6fusion, a cloud ROI tools vendor, says it has signed a non-binding Letter of Intent with CME Group, a global derivatives marketplace, to explore the development of an "Infrastructure-as-a-Service (IaaS) Exchange." IaaS offers the underlying components of cloud computing: processing power, storage, networks, and systems messaging.
6fusion says it will work with CME Group to explore the development of an open marketplace for trading financial contracts based on 6fusion’s cloud workload measurement tools. The marketplace will be built on an electronic trading platform provided by CME Group, and 6fusion’s Marketplace platform will track fulfillment of physically delivered contracts traded on the platform.
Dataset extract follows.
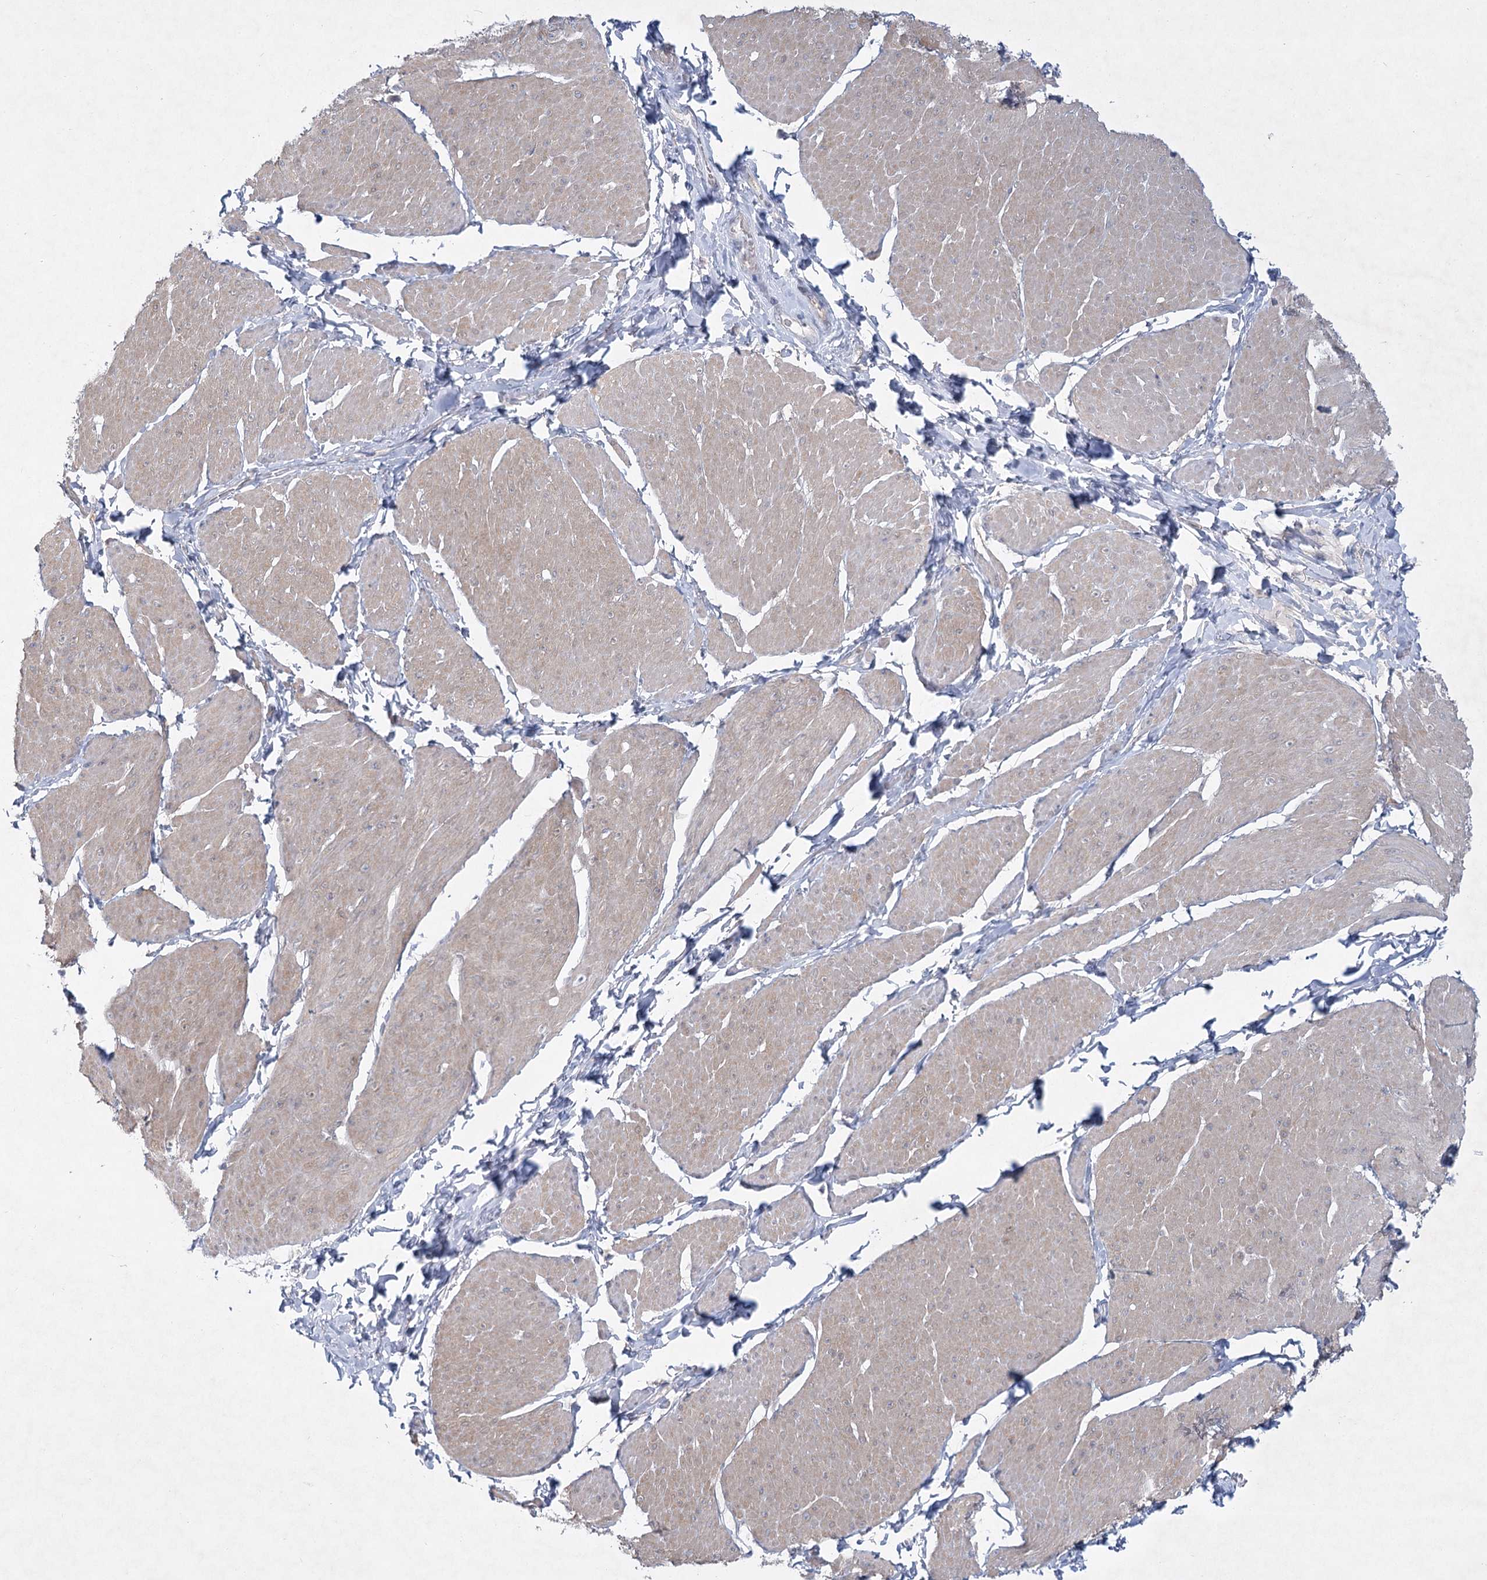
{"staining": {"intensity": "weak", "quantity": ">75%", "location": "cytoplasmic/membranous"}, "tissue": "smooth muscle", "cell_type": "Smooth muscle cells", "image_type": "normal", "snomed": [{"axis": "morphology", "description": "Urothelial carcinoma, High grade"}, {"axis": "topography", "description": "Urinary bladder"}], "caption": "A low amount of weak cytoplasmic/membranous staining is present in approximately >75% of smooth muscle cells in unremarkable smooth muscle.", "gene": "AAMDC", "patient": {"sex": "male", "age": 46}}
Network World's Brandon Butler provides a look at how such an exchange will work:
"Blocks of cloud computing resources - for example a month’s worth of virtual machines, or a year’s worth of cloud storage - would be packaged by service providers and sold on a market. In the exchange, investors and traders could buy up these blocks and resell them to end users, or other investors, potentially turning a profit if the value of the resource increases. The market for these resources would ebb and flow, just like with any other commodity, based on supply and demand. Perhaps around the holiday shopping season, or directly after a natural disaster, these blocks of cloud resources would be more valuable, for example."
Reuven Cohen, chief cloud advocate at Citrix, notes in a recent Forbes commentary that such an exchange is a step in the right direction, noting that "data centers are the new power plants," and, just as is the case with energy resources, such exchanges help reduce the risk in investing in new capacity. He also adds that Amazon Web Services already has a spot-pricing capability that fluctuates with supply and demand.
These developments also may open the door to another opportunity as well. Many enterprises have excess computing capacity within their own systems, and perhaps there could be a market-type environment in which these cycles could be sold and purchased. Just as SETI's grid architecture takes advantage of unused cycles on millions of participants' laptops, there could be a way to leverage corporate data centers.